Negeri Dua Niel, adalah sebutan untuk Negara Sudan. Sebuah Negara yang berada di Benua Afrika, yang saat ini menjadi destinasi pelajar dunia untuk belajar agama dan bahasa Arab setelah Mesir. Disebut Negeri Dua Niel, karena di Negara ini ada pertemuan dua sungai Niel, yaitu Niel Biru dan Niel Putih.
Ibu kota Negara ini adalah kota Khartoum, dengan mayoritas penduduknya adalah Islam yang menganut mazhab Maliki dalam fikih. Kebanyakan penduduk Negara ini juga menganut dan mengamalkan Tasawuf, banyak sekali thoriqoh-thoriqoh yang berkembang di Negara ini. Sehingga Negara ini mendapat julukan ‘’Negeri Seribu Darwish’’, karena saking banyaknya thoriqoh yang berkembang.
Melaksanakan puasa Ramadhan di Sudan, tergolong suatu perbuatan yang berat. Karena pada saat Ramadanlah, musim panas berada pada masa puncaknya. Suhu yang terjadi ketika Ramadan adalah berkisar dari 40-45 celcius, bahkan bisa lebih dari 45 celcius.

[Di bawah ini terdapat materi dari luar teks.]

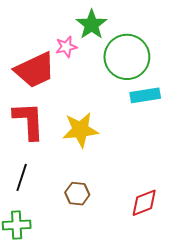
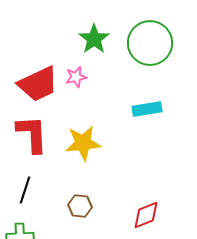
pink star: (66, 47) -> (76, 77), moved
green circle: (127, 57) -> (150, 43), moved

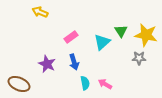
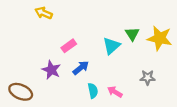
pink rectangle: (71, 37) -> (69, 46), moved
gray star: (139, 58) -> (148, 78), moved
blue arrow: (74, 62) -> (81, 68), turned -112

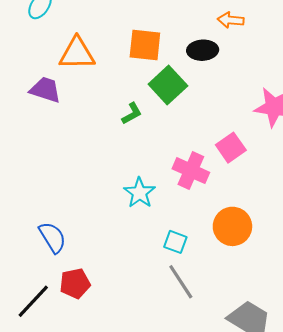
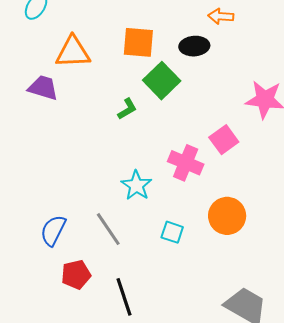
blue semicircle: (52, 237) -> (53, 230), turned -120
gray line: (181, 282) -> (108, 229), moved
black line: (33, 301) -> (124, 297), moved, turned -60

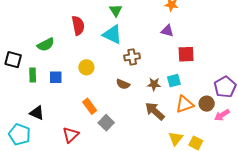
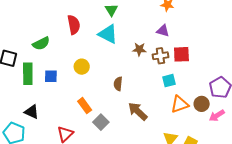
brown cross: (132, 57) -> (160, 56), moved
green rectangle: (33, 75) -> (28, 74), size x1.5
brown semicircle: (123, 84) -> (118, 84), turned 72
brown star: (154, 84) -> (139, 49), moved
brown arrow: (155, 111) -> (138, 111), moved

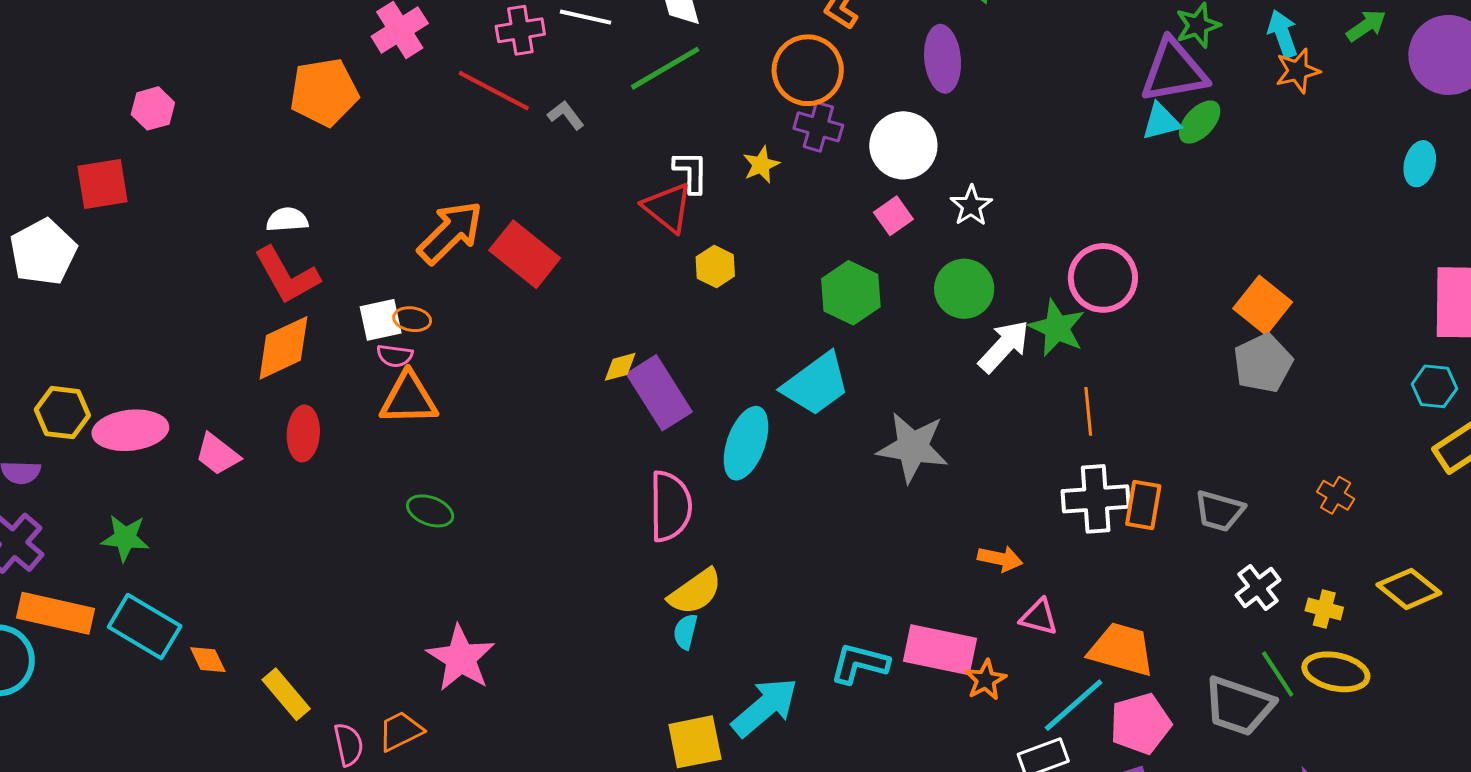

Walaupun cuaca begitu panas, tidak mengurangi semangat masyarakat setempat untuk berpuasa dan meramaikan Ramadhan. Salah satunya adalah dengan mengikuti salat tarawih di masjid-masjid. Salat tarawih di Sudan, berbeda dengan di tanah air. Yang menjadikannya berbeda adalah jumlah rakaatnya, dan surat-surat yang di baca ketika tarawih.
Di Sudan salat tarawih hanya 8 rakaat, hal ini karena masyarakat muslimnya menganut madzhab Maliki. Surat-surat yang dibaca pun, bukan hanya surat-pendek. Melainkan satu juz tiap malamnya, sehingga selama satu bulan bisa menghatamkan satu khataman Alquran, melalui salat tarawih yang ada di masjid-masjd. Hal ini lah yang kemudian dimanfaatkan oleh para pelajar asing, termasuk pelajar dari Indonesia untuk melakukan safari tarawih dari satu masjid ke masjid lainya.
Selain itu, di bulan Ramadanlah porsi untuk menikmati langgam Sudan lebih banyak. Karena kebanyakan masjid di Sudan, ketika tarawih melantukan langgam Sudan. Walaupun juga ada masjid yang melantunkan langgam-langgam seperti Bayati dan lain-lain. Namun langgam Sudan menjadi daya tarik tersendiri, dengan nadanya yang sangat khas.
Langgam Sudan merupakan langgam asli Sudan dan hanya ada di Sudan. Langgam ini sekilas mirip dengan langgam Jawa yang di Indonesia. Ciri khas langgam ini adalah nadanya yang kalem, sehingga enak untuk didengar dan diresapi. Belum ada sebuah karya khusus tentang asal usul dan sejarah langgam ini.
Namun jika diamati, langgam ini bisa dikatakan hasil dari akulturasi budaya nyanyian-nyanyian tradisional yang ada di Sudan.
Di bulan Ramadanlah, bisa menikmati alunan langgam Sudan dari masjid ke masjid dengan lebih lama. Selain bisa menikmati cuaca yang sangat panas, dan lembutnya langgam Sudan.
Ramadan di Sudan juga bisa menikmati rasa kebersamaan antara masyarakat setempat dengan para warga negara asing.
Rasa kebersamaan itu diwujudkan oleh masyarakat Sudan, dengan mengadakan buka bersama di pinggir jalan atau halaman depan rumahnya. Selama Ramadhan, mereka selalu menjajakan makanannya di pinggir-pinggir jalan.
Jadi datangnya Ramadan merupakan berkah tersendiri bagi para penuntut ilmu di negeri ini. Karena mereka tidak usah repot-repot dan capek masak untuk berbuka puasa, namun cukup ngabuburit sambil menikmati sengatan panas matahari di sore hari. Nanti di pinggir jalan akan banyak orang Sudan yang menjajakan makanannya untuk berbuka puasa.
Jangan tanya menu apa yang disajikan, yang jelas selama bulan Ramadan selain bisa menikmati panasnya Sudan. Juga bisa menikmati kuliner khas Sudan, baik itu makanan ataupun minuman khas negeri tersebut. Karena hanya di Ramadanlah, menu-menu istimewa ada.
Dengan ciri khas masyarakatya yang suka menyapa dan sok akrab. Apalagi dengan warga Negara Indonesia. Hal-hal seperti inilah yang menjadikan Ramadhan di Sudan begitu istimewa. Selain itu ada juga tradisi begal Ramadhan ala Sudan. Penasaran ? silahkan berkunjung ke Sudan.